Können uns die richtigen Vorsätze dabei helfen, glücklicher zu werden?

Hans-Werner Rückert: Das kommt darauf an, wie man Glück definiert. Aber wenn man die Sache durchzieht, gibt es natürlich einen Grund, stolz auf sich zu sein. Diejenigen, die ihre Ziele erreichen, sind bestimmt glücklicher als diejenigen, die permanent scheitern.

Wie geht man am besten damit um, wenn die Neujahrsvorsätze 2024 doch scheitern?

Hans-Werner Rückert: Man sollte das Scheitern offen feststellen, ohne es sich übel zu nehmen oder sich zu bestrafen. Dann könnte man sich an Samuel Beckett halten, der sagte: „Wieder versuchen. Wieder scheitern. Besser scheitern.“ Oder man macht sich bewusst, dass es sicherlich Menschen gibt, die bei der Vorsatzbildung generell erfolgreicher sind als andere und überlegt, ob Neujahrsvorsätze überhaupt der richtige Weg für sich selbst sind, Dinge anzugehen.

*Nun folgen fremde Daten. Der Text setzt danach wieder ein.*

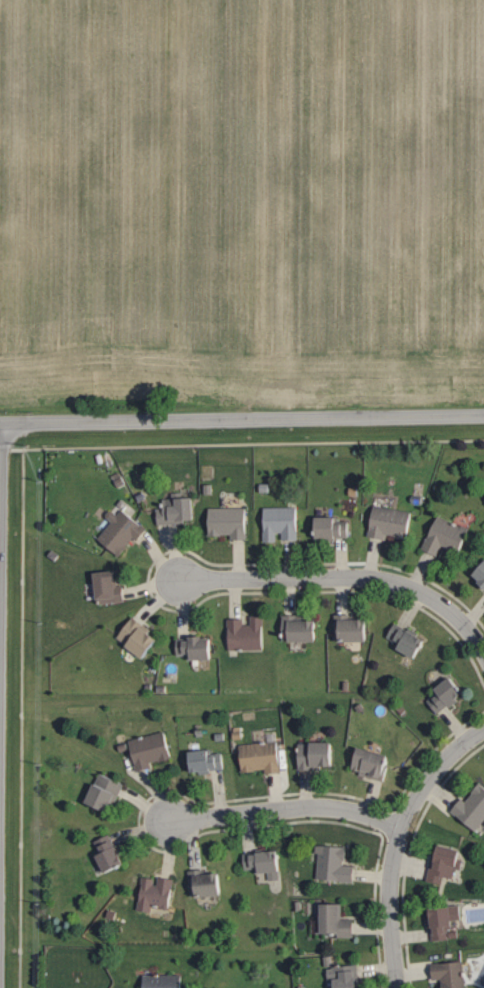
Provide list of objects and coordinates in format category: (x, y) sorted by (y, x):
road: (242, 419)
building: (177, 509)
building: (229, 522)
building: (391, 522)
building: (281, 524)
building: (333, 527)
building: (122, 531)
building: (447, 536)
building: (481, 577)
road: (345, 579)
building: (109, 587)
building: (300, 629)
building: (352, 629)
building: (247, 634)
building: (139, 638)
building: (406, 639)
building: (197, 647)
building: (446, 696)
building: (150, 750)
building: (317, 755)
building: (261, 757)
building: (207, 761)
building: (373, 763)
building: (106, 793)
road: (285, 809)
building: (472, 809)
road: (397, 842)
building: (109, 854)
building: (265, 863)
building: (335, 864)
building: (446, 864)
building: (206, 884)
building: (156, 893)
building: (337, 921)
building: (444, 921)
building: (450, 974)
building: (164, 981)

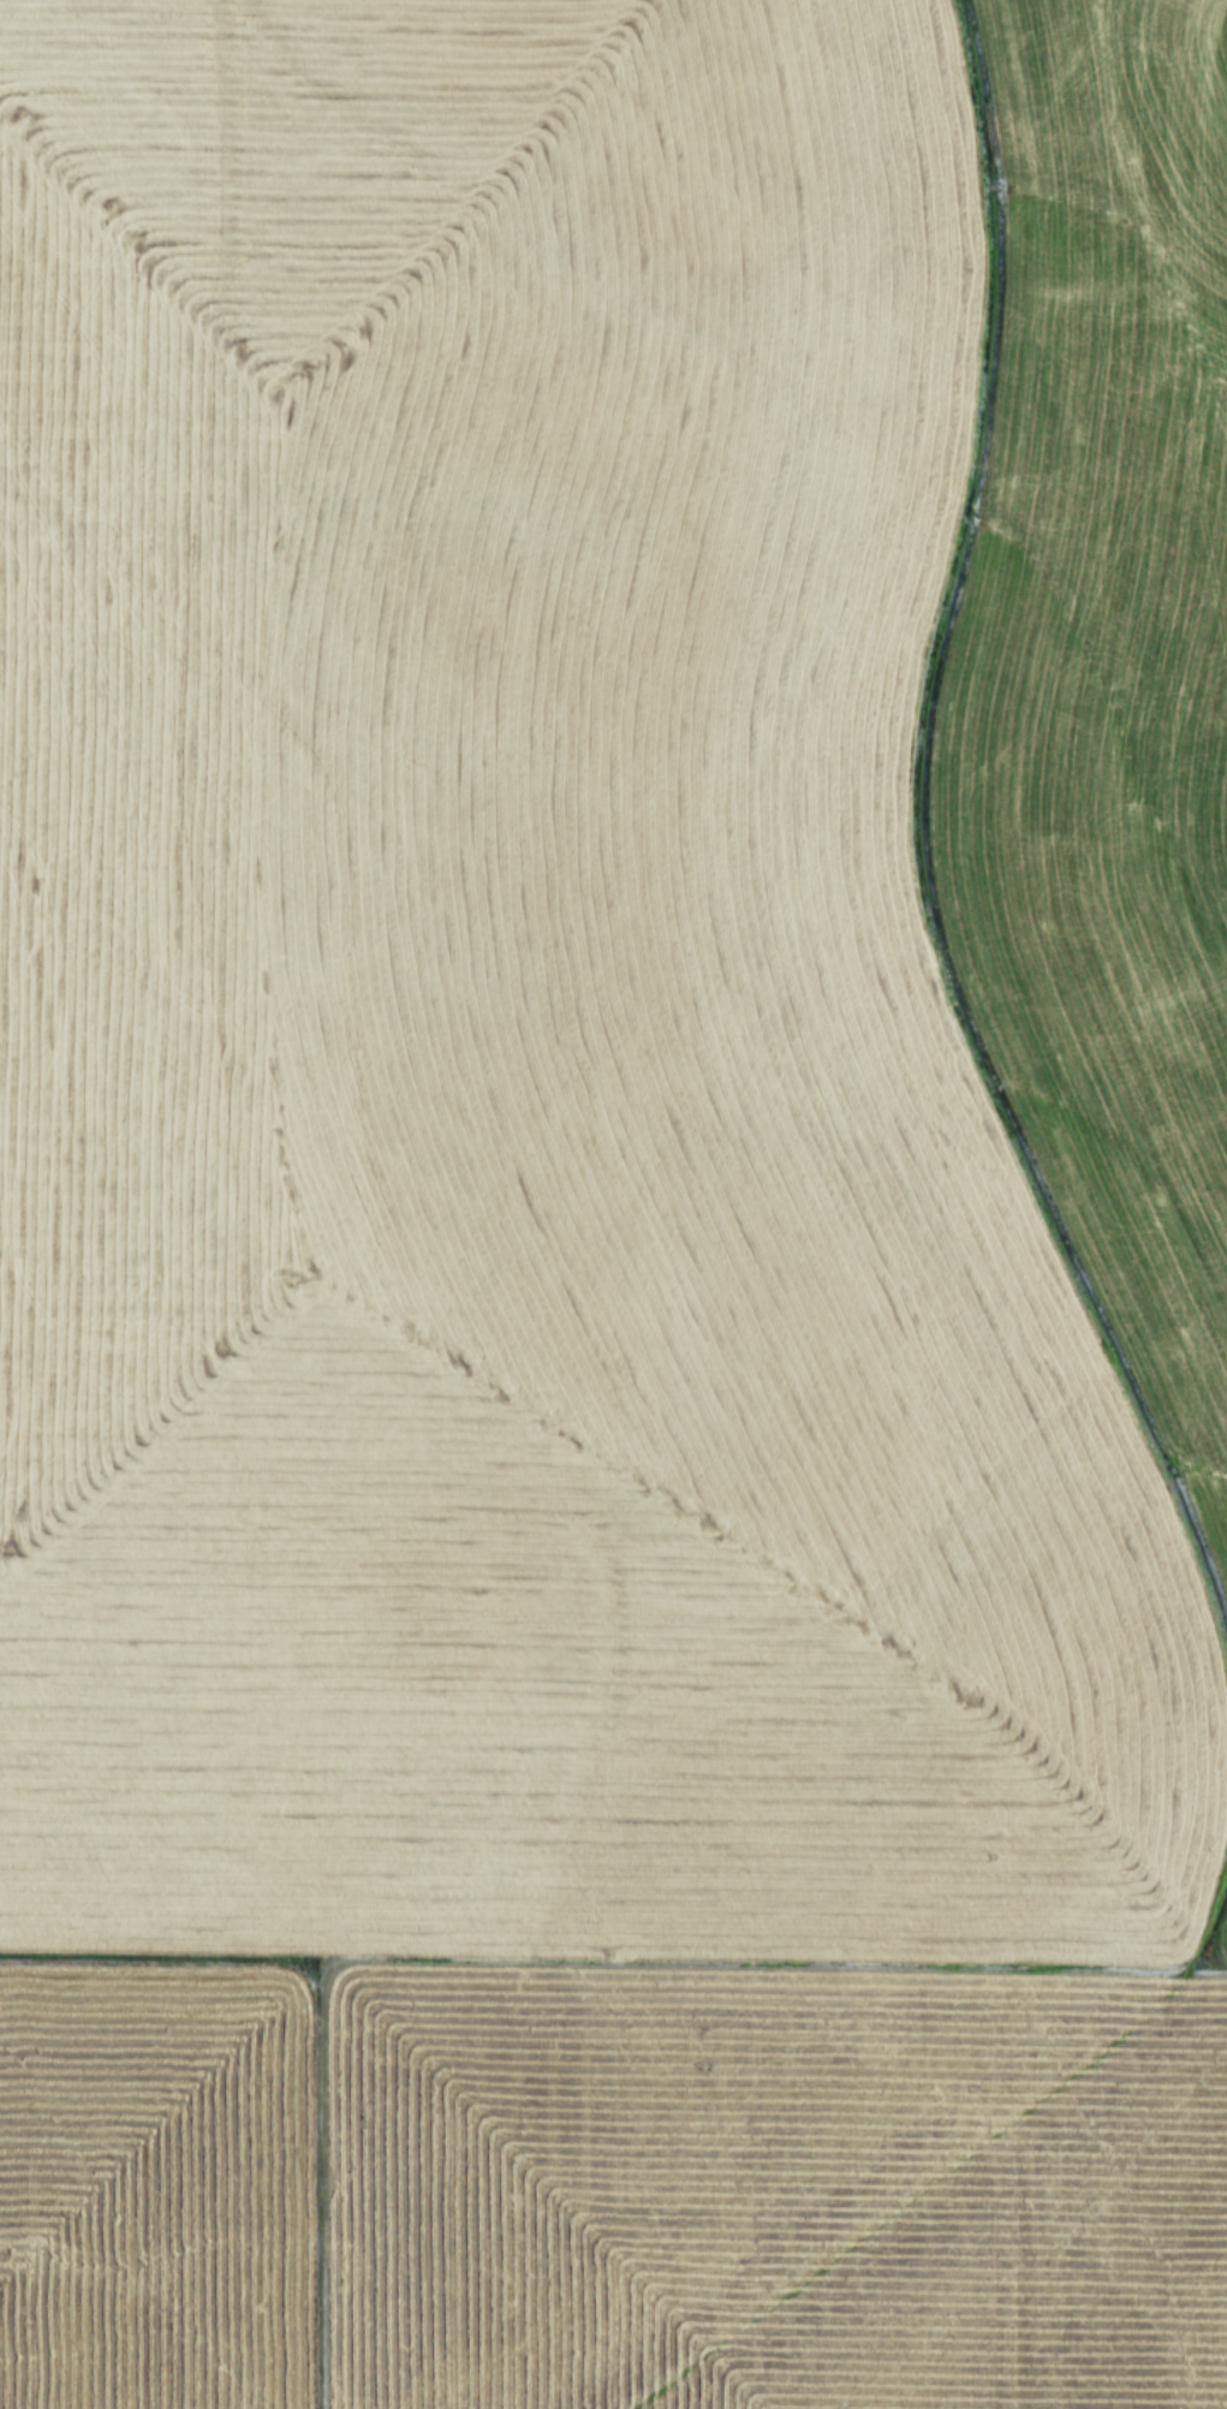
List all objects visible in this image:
crop: (613, 1204)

Vielen Dank für das Gespräch!

Zur Person

Hans-Werner Rückert ist approbierter Psychologischer Psychotherapeut. Der Berliner ist zudem als Dozent, Lehrtherapeut und Supervisor in der Ausbildung von Psychologischen PsychotherapeutInnen tätig. Mit besonderem Interesse widmet er sich dem pathologischen Aufschieben (Prokrastination), unter anderem in seinem Buch „Schluss mit dem ewigen Aufschieben – Wie Sie umsetzen, was Sie sich vornehmen“.